Perp "walk," that should be.
I wonder if RG mentored Mike Nifong!
"Hillary or Rudy? What a choice. I pray that Americans–not just Southerners–will re-examine secession as an option to the coming tyranny."
I have a feeling secession is a moot point at this stage. The way I see it is this: Giuliani is less divisive and less incompetent. Hillary, on the other hand, is not only polarizing but so bad at managerial and executive tasks as to ruin everything she tries to run. Frankly, if she wants to ruin Washington, I say let her. Among the presidential hopefuls, she's probably the ripest for removal from office by a coup d'état; I would bet two to one that a Clinton presidency ends in such. We have been overdue for a real military government since at least 1964.
On the other hand, perhaps that is the logic behind the Clinton and Bush policies of keeping U.S. troops engaged in silly and costly wars across the globe: keep them from protecting the homeland from the White House. I must remember that Hillary supported the Iraq invasion all along.
When I wrote editorials at The Washington Times during the Milken affair, a Wall Street bigshot came to the paper to denounce Milken.
Apparently, he was on a one-man crusade to discredit Milken.
I asked him one simple question: Please explain what laws Milken broke, and what he did wrong, either legally or morally. He couldn't answer.

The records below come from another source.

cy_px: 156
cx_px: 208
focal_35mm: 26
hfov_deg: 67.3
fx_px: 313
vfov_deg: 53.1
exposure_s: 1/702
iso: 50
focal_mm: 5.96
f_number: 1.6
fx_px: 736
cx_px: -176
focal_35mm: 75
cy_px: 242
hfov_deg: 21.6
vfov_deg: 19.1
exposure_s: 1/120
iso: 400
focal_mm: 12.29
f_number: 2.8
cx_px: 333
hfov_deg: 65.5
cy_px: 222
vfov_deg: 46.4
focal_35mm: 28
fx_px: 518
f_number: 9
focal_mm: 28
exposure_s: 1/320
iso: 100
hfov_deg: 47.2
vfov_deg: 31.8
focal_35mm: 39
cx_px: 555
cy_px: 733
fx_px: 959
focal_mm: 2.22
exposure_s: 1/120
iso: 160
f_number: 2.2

My suspicion is that this individual was less concerned that Milken had done something wrong than that Milken was making more money, as PCR says above: "His earnings and those of his upstart firm, Drexel Burnham Lambert, aroused envy and hatred among the Wall Street hotshots."
For what it's worth, James Dobson announced in an editorial this week that he would not vote for Guiliani and would not vote if he were the GOP nominee. Given Dobson's influence among the Religious Right, that announcement is a blow to Guiliani (particularly, since by putting it in writing, it's not something Dobson can retract later with any integrity).

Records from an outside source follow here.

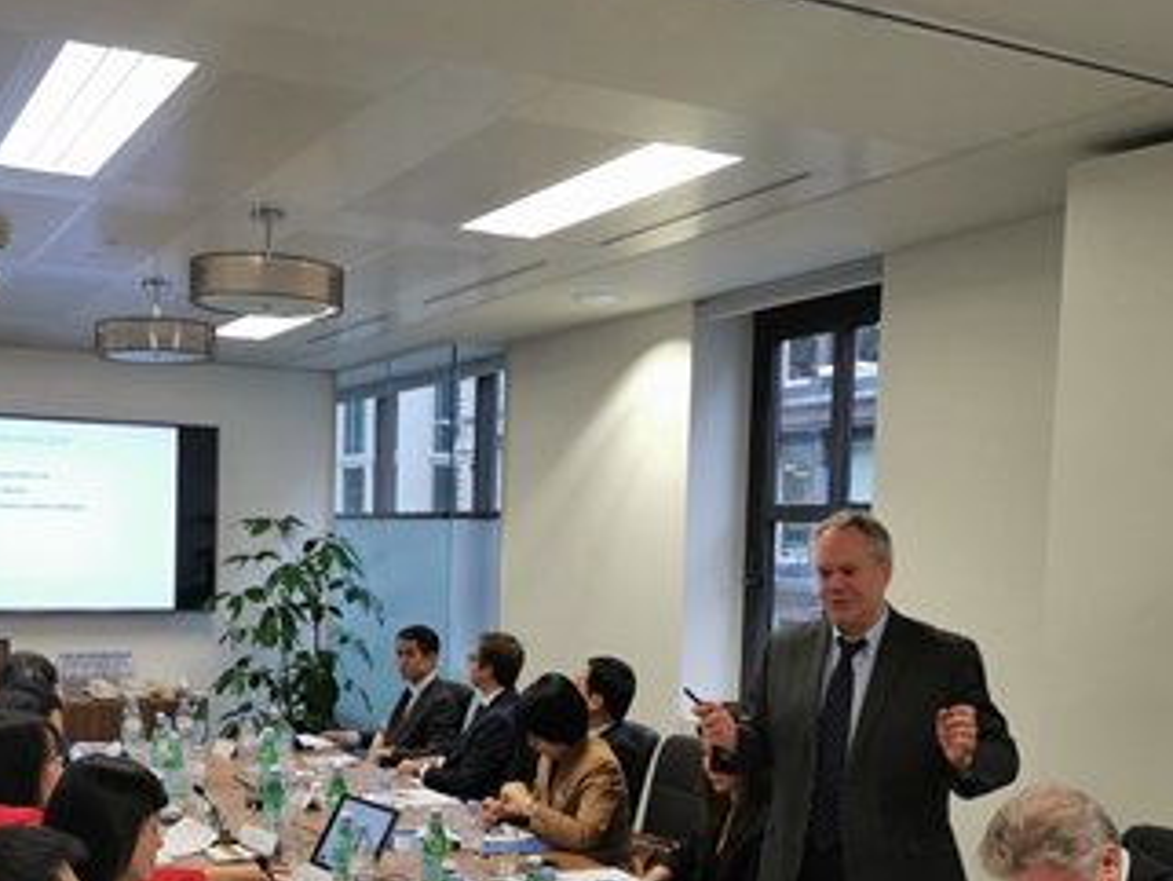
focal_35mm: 42
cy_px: 638
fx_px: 1424
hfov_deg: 44.5
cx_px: 460
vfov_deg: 33.8
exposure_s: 1/100
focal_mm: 5.56
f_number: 1.6
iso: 100
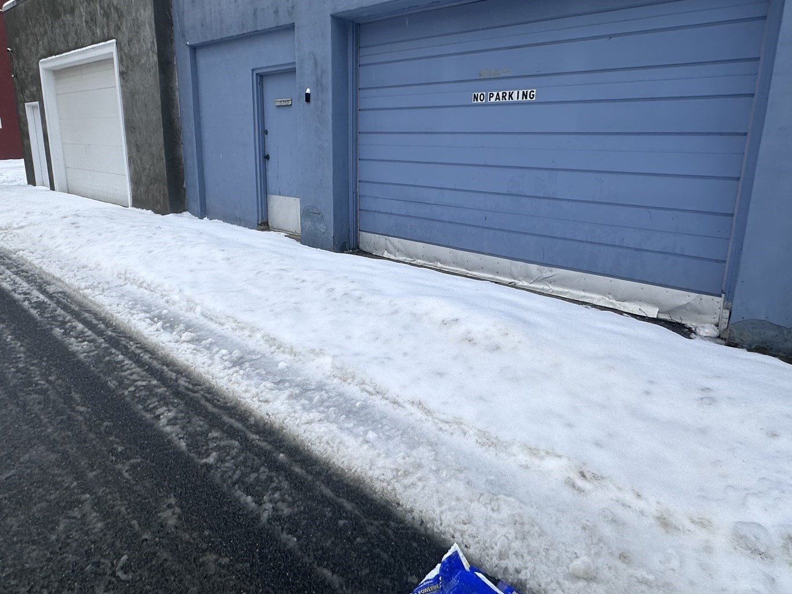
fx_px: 481
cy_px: 235
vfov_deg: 62.8
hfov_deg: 78.9
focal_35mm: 21
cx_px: 380
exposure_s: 1/375
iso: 40
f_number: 2.2
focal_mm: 2.22
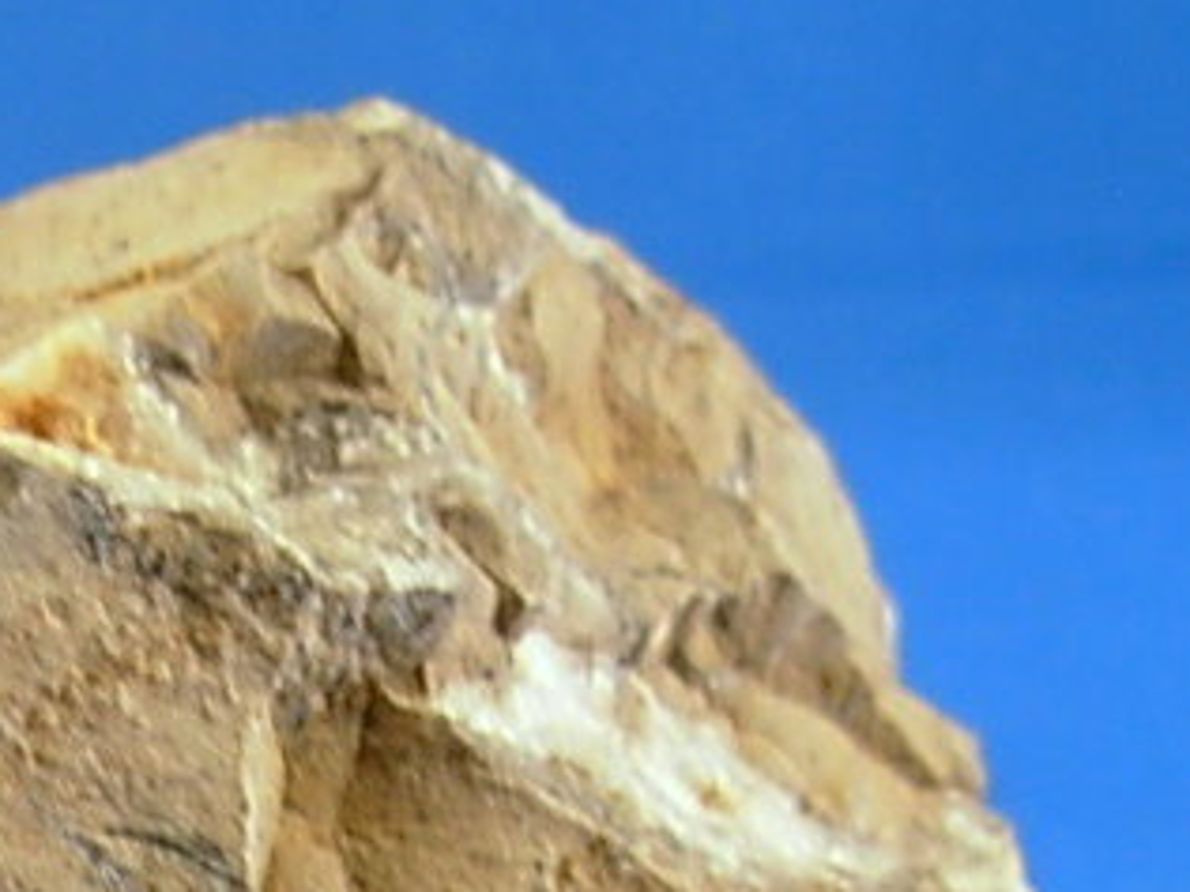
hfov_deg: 15.7
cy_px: 1351
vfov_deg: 11.5
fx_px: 4228
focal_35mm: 123
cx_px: -23
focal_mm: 6.3
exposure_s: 1/4
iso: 59
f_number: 2.9
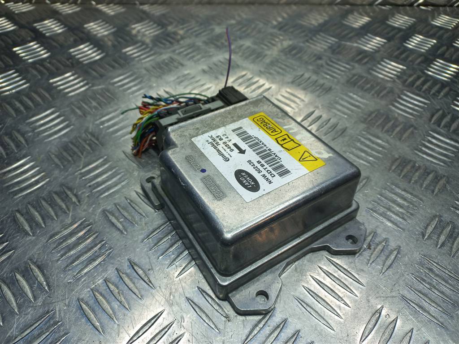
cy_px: 172
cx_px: 230
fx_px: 331
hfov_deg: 69.4
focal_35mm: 25
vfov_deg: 54.9
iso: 32
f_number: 1.8
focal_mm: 4.6
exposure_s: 1/100
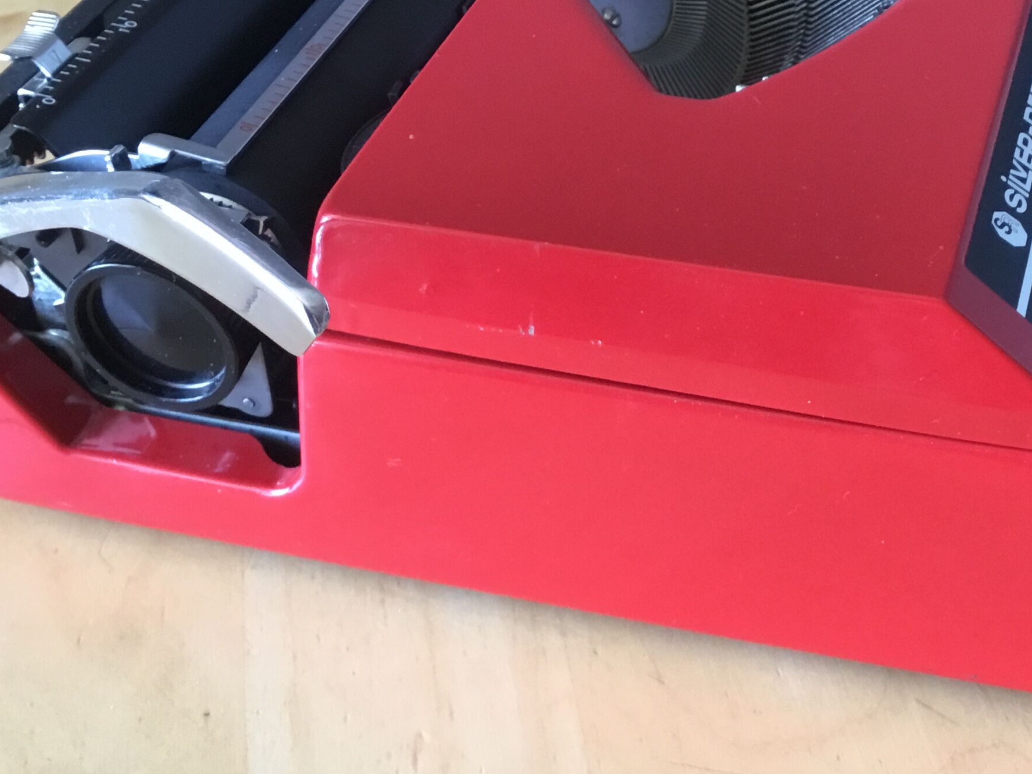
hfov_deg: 33.3
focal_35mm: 57
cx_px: 731
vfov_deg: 25.7
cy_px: 386
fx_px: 1699
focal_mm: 3.3
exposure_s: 1/33
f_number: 2.4
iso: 160
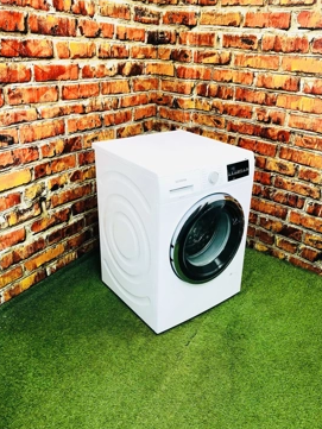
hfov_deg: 45.4
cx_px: 172
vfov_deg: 58.3
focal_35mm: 31
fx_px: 384
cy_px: 213
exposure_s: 1/24
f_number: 1.8
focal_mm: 3.99
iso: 40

I can Clinton getting the nomination, but not Guiliani. No offense to anyone, but midwest Methodist liberal woman from New York is more likely to get the nod than an NYC Italian. Swap Rudy' red power tie for a white one, and he'd fit right in with the Sopranos. Too mobster looking for the heartland, no matter how much Faux News tries to spin it. And in the end, the Baptists and other Southern Fundamentalists won't go for him.

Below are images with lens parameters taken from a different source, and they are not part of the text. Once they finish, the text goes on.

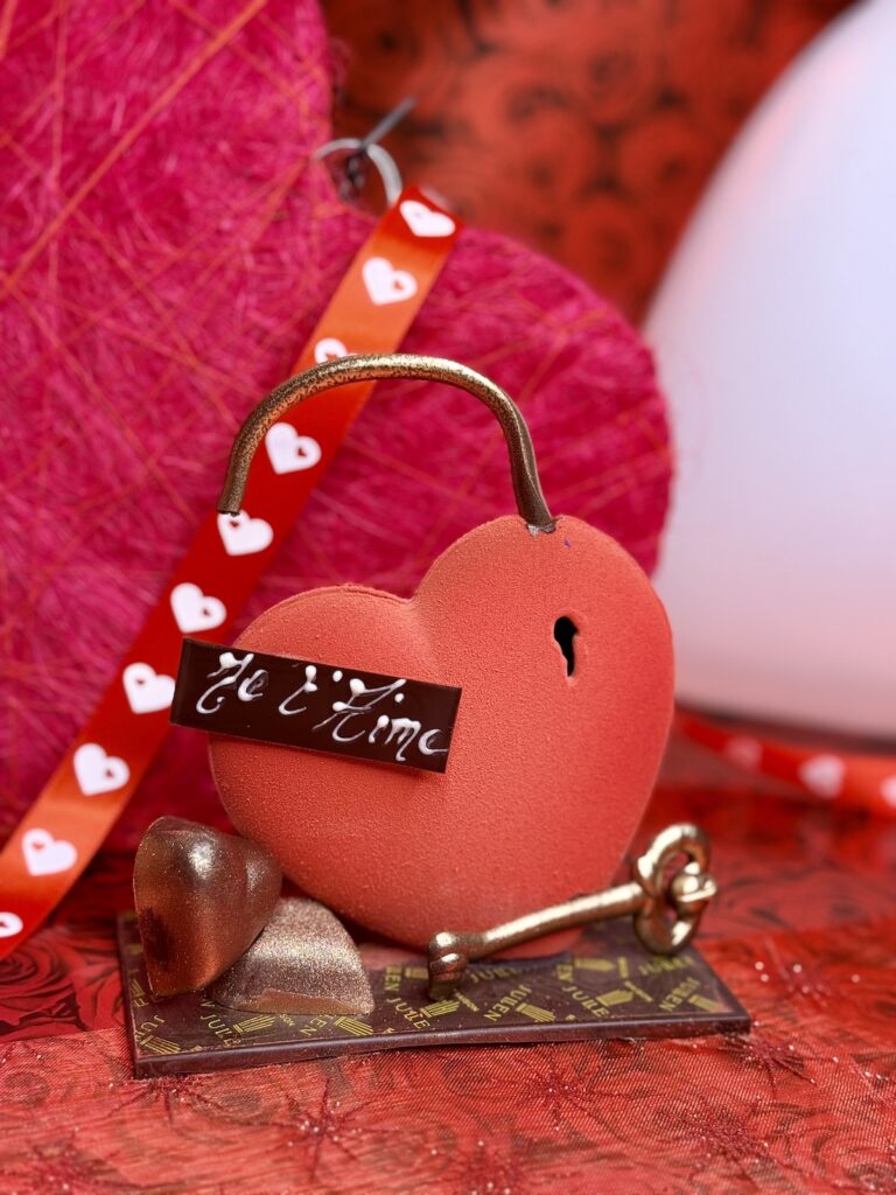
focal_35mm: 48
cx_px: 448
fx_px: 1657
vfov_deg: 39.7
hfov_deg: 30.3
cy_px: 598
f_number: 1.78
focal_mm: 6.76
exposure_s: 1/121
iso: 50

Just my inkling, Rudy is this cycle's Howard Dean and he will be finished by New Hampshire.
Congressman Ron Paul is the most constitutionally sound presidential candidate:
http://www.ronpaul2008.com/html/Issues_fx.html
Rudolph Giuliani, if elected as president, would eviscerate the Constitution and mislead the country into a police state. His autocratic record as mayor, criminal family history and dysfunctional family life indicate this:
http://zephyr.unr.edu/?q=node/21
Mr. Roberts, this is one of the finest pieces you have yet turned in. Giuliani's active misuse of power has been blatant, appalling, grandly calculating. Note too that Leona Helmsley's prosecution was fueled by Guiliani's exploitation of nothing more than public dislike of her cheezy image from ads, aided and abetted by Mike Wallace on 60 Minutes. And this during a year when she actually, by other accountants' mistakes, overpaid her federal taxes.
On March 17, 2003, I switched my party registration from Republican to Democrat, in protest of the then-impending invasion of Iraq. I've been thinking of switching back to Republican in order to vote for Ron Paul, but I just can't associate myself with a party that appears set to nominate a neo-"conservative" thug like Giuliani. And Romney's almost as bad. If either of those two get the GOP nomination, I hope the Republicans lose in a historically massive landslide.